Il vice-ministro dell’Economia e finanze, Maurizio Leo, ha confermato nei giorni scorsi che dopo l’approvazione della legge di Bilancio il governo Meloni metterà mano alla riforma dell’IRPEF. Avverrà nel corso del 2023, quando verosimilmente le aliquote saranno ridotte da 4 a 3. Erano 5 fino all’inizio di quest’anno, ovvero prima che il governo Draghi facesse entrare in vigore la sua riforma con annesso taglio delle tasse. Si tratterebbe, almeno nelle intenzioni dell’esecutivo, di una fase transitoria che porterebbe all’implementazione definitiva della “flat tax”, il sistema impositivo con aliquota unica.

Obiettivo: ridurre la pressione fiscale sui contribuenti italiani, tra le più alte nel mondo.

Ad oggi, le aliquote IRPEF sono 4 e si applicano sui seguenti scaglioni di reddito:

  • 23% fino a 15.000 euro;
  • 25% da 15.001 a 28.000 euro;
  • 35% da 28.001 a 50.000 euro;
  • 43% sopra 50.000 euro.

Riforma IRPEF del governo Meloni

Il governo Meloni vorrebbe tendere al seguente schema:

  • 23% fino a 15.000 euro;
  • 27% tra 15.001 e 50.000 euro;
  • 43% sopra 50.000 euro.

Taglio delle tasse serve sopra 35.000 euro

Come potete notare, la riforma dell’IRPEF porterebbe a un forte abbassamento del carico fiscale per i redditi medi, cioè dai 28.000 ai 50.000 euro. Su di essi si applicherebbe un’aliquota del 27%, anziché del 35% come oggi. A rigore, i redditi tra 15.000 e 28.000 euro tornerebbero a pagare di più come fino agli inizi di quest’anno. Tuttavia, è probabile che il governo eviterebbe la stangata attraverso il sistema delle detrazioni fiscali. Ad ogni modo, dirimente sarà la fascia di reddito dai 35.000 euro insù. Secondo l’Osservatorio Itinerari Previdenziali, solamente il 13% dei contribuenti dichiara al Fisco almeno 35.000 euro lordi all’anno. E, purtuttavia, versano il 60% del gettito IRPEF complessivo.

In altre parole, sono pochi i contribuenti italiani a contribuire alle spese dello stato, almeno stando alle imposte dirette. Qualsivoglia riforma dell’IRPEF non potrà che partire da questa premessa. Il taglio delle tasse concentrato sulle fasce medio-basse sarebbe certamente più popolare, ma si rivelerebbe molto meno efficace.

Coloro che le tasse le pagano, rischiano così di non vedere mai migliorata la propria condizioni di vita. E, dunque, l’impulso all’occupazione e alla produttività non ci sarebbe.

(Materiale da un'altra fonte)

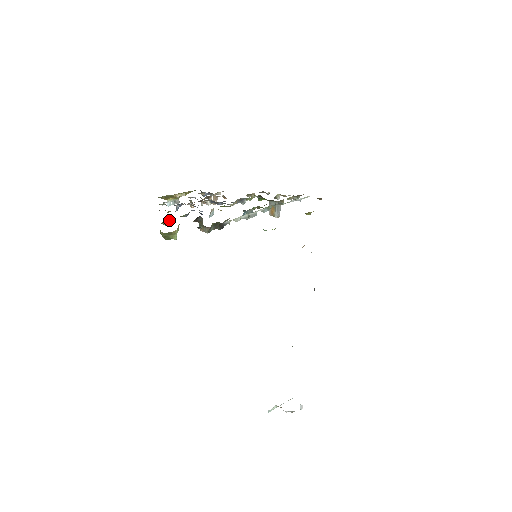
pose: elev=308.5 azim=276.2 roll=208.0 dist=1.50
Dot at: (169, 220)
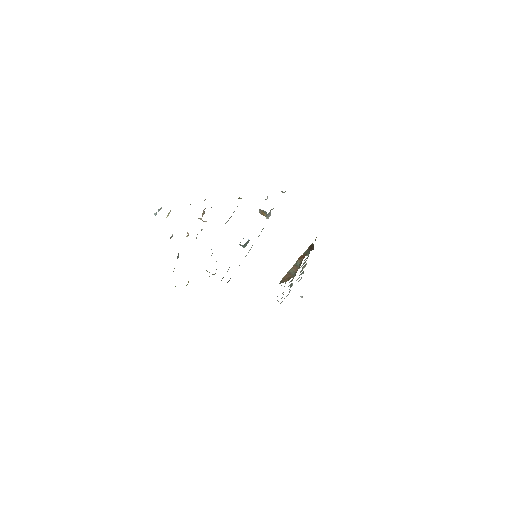
Dot at: (174, 268)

Aliquote IRPEF restano alte

Infine, si tenga anche conto che mantenere elevata l’aliquota massima del 43% invia un segnale negativo sul sistema impositivo nazionale. Dall’estero, in particolare, chi volesse spostare in Italia redditi e/o produzione tende a guardare in primis proprio l’aliquota più alta da versare con l’imposta sulle persone fisiche. E il 43%, a cui vanno aggiunte le addizionali regionali e comunali per un’aliquota finale del 45%, si rivela una percentuale altissima.

Nel 2022, il gettito IRPEF atteso è sui 205 miliardi di euro, comprensivo delle addizionali regionali e comunali e al lordo dell’ex bonus Renzi. Parliamo di oltre il 10% del PIL, eppure insufficiente a coprire la sola spesa assistenziale e sanitaria, che vale sui 288 miliardi. Il paradosso dell’Italia è che paghiamo tasse molto alte per un gettito che si rivela insufficiente a coprire le spese. E parte del problema sta proprio nella distribuzione estremamente iniqua del carico fiscale tra i contribuenti: pochi pagano e molti ricevono assistenza. I secondi, essendo in maggioranza, riescono ad incidere sull’operato di ogni governo, gonfiando la spesa pubblica e finendo per gravare ancora di più sui primi. Con la conseguenza di disincentivare lavoro, produzione e favorire l’economia sommersa.